Говоря о довольно длительном состоянии шока, в котором пребывало советское руководство, нельзя забывать о принятом в октябре 1941 г. решении сдать Москву, плане уничтожения ее важнейших объектов, фактическом начале осуществления этих планов. Пишут как о подвиге: Сталин остался в Москве и в октябре, и ноябре 1941 г. Напомним, что решение о его выезде в Куйбышев было принято, и он был готов покинуть Москву в любой момент, но и оставаясь в ней, он отнюдь не рисковал своей жизнью.

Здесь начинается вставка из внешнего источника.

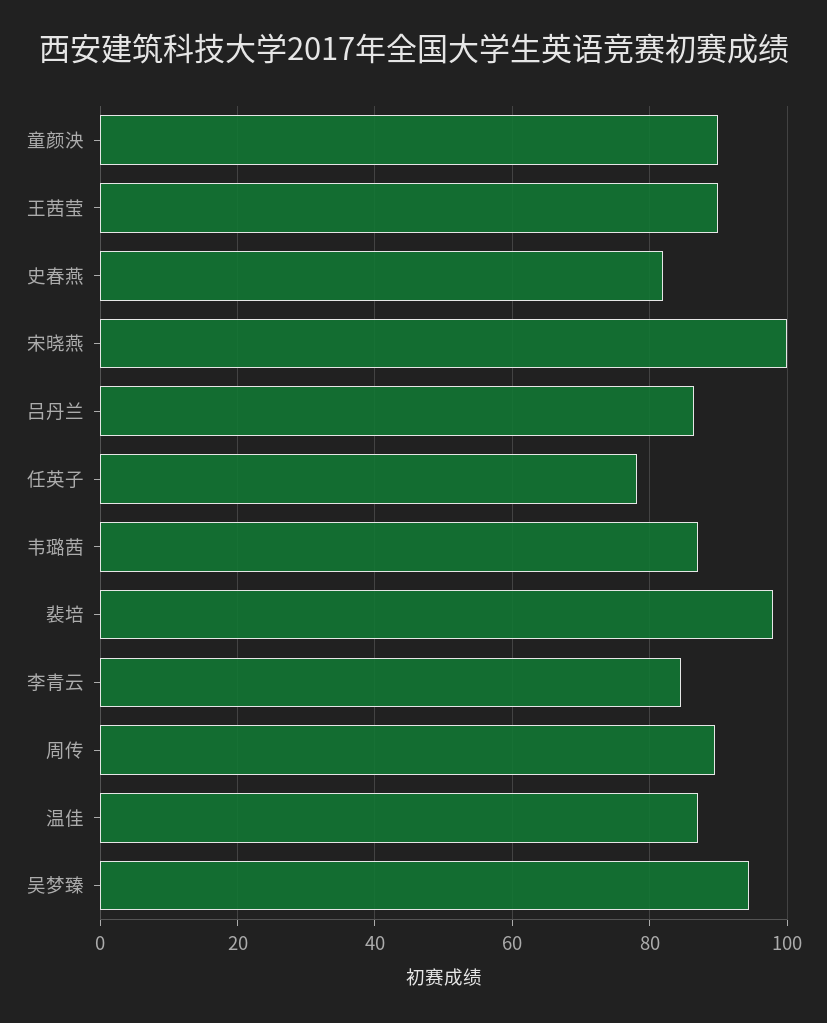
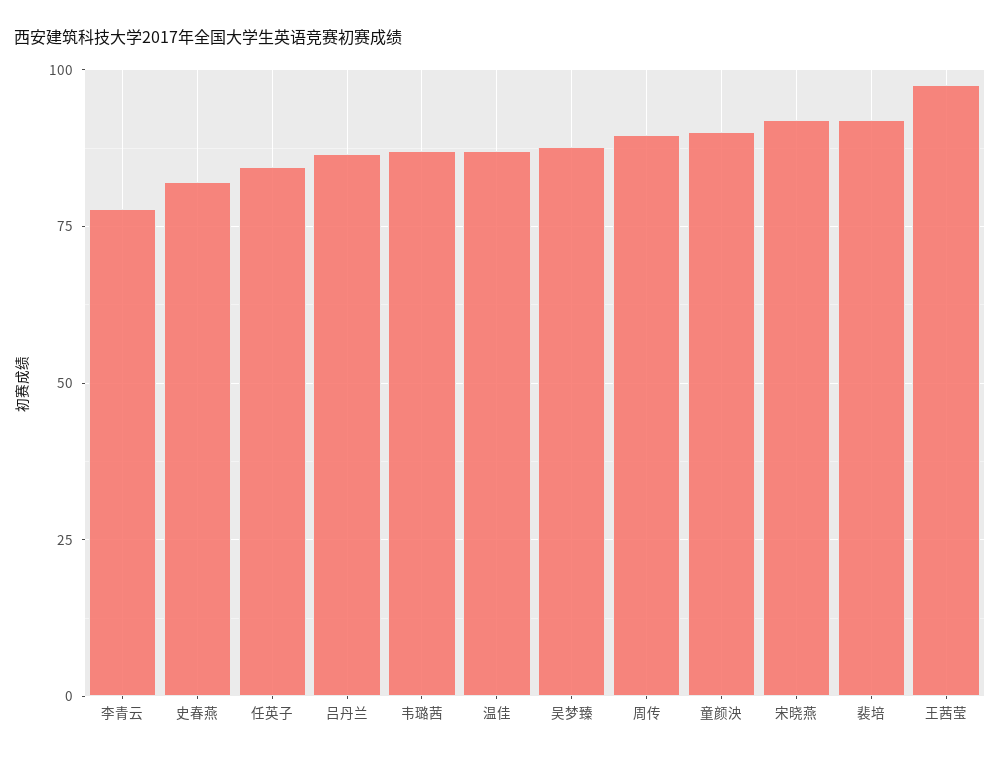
王茜莹: 90 -> 97.5
宋晓燕: 100 -> 92.5
任英子: 78 -> 85
裴培: 98 -> 92.5
李青云: 84 -> 77.5
吴梦臻: 94 -> 87.5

Вполне естественно встает вопрос, кто виноват в том, что противник напал внезапно и широко использовал это в своих интересах. С 1941 г. в литературе прослеживается стремление возложить всю ответственность на германский фашизм. Но внезапность немыслима без просчетов защищающейся стороны. Крах своей веры в фашизм и Гитлера Сталин долго не признавал. Лишь в обращении к народу 9 мая 1945 г. он заявит: «Зная волчью повадку немецких заправил, считающих договора и соглашения пустой бумажкой, мы не имеем основания верить им на слово». Воспользуемся этой метафорой. Умный скотовод никогда не сетует на волка — он знает его «повадки». Он делает крепкую ограду для скота, нанимает надежных пастухов, заводит собак, организует отстрелы хищников. Если б верховный пастырь советского народа поступил так, РККА не пустила бы зверей на территорию СССР, и не пришлось бы считать потери среди мирного населения и колоссальные разрушения.
Имея в виду обороняющуюся сторону, главным виновником внезапности необходимо считать Сталина. Обладая исключительной властью, он не только не разрешил военным выполнять элементарные требования уставов, но и категорически запретил это делать, установив над Вооруженными Силами мелочный контроль в первую очередь с помощью Берии и Мехлиса. Нельзя согласиться с мнением Симонова об «ответственности общества, нашей собственной ответственности». Она не может быть безликой; когда виноваты все, виноватых нет! Главную вину в преступных просчетах несут также Молотов и близкие советники «вождя».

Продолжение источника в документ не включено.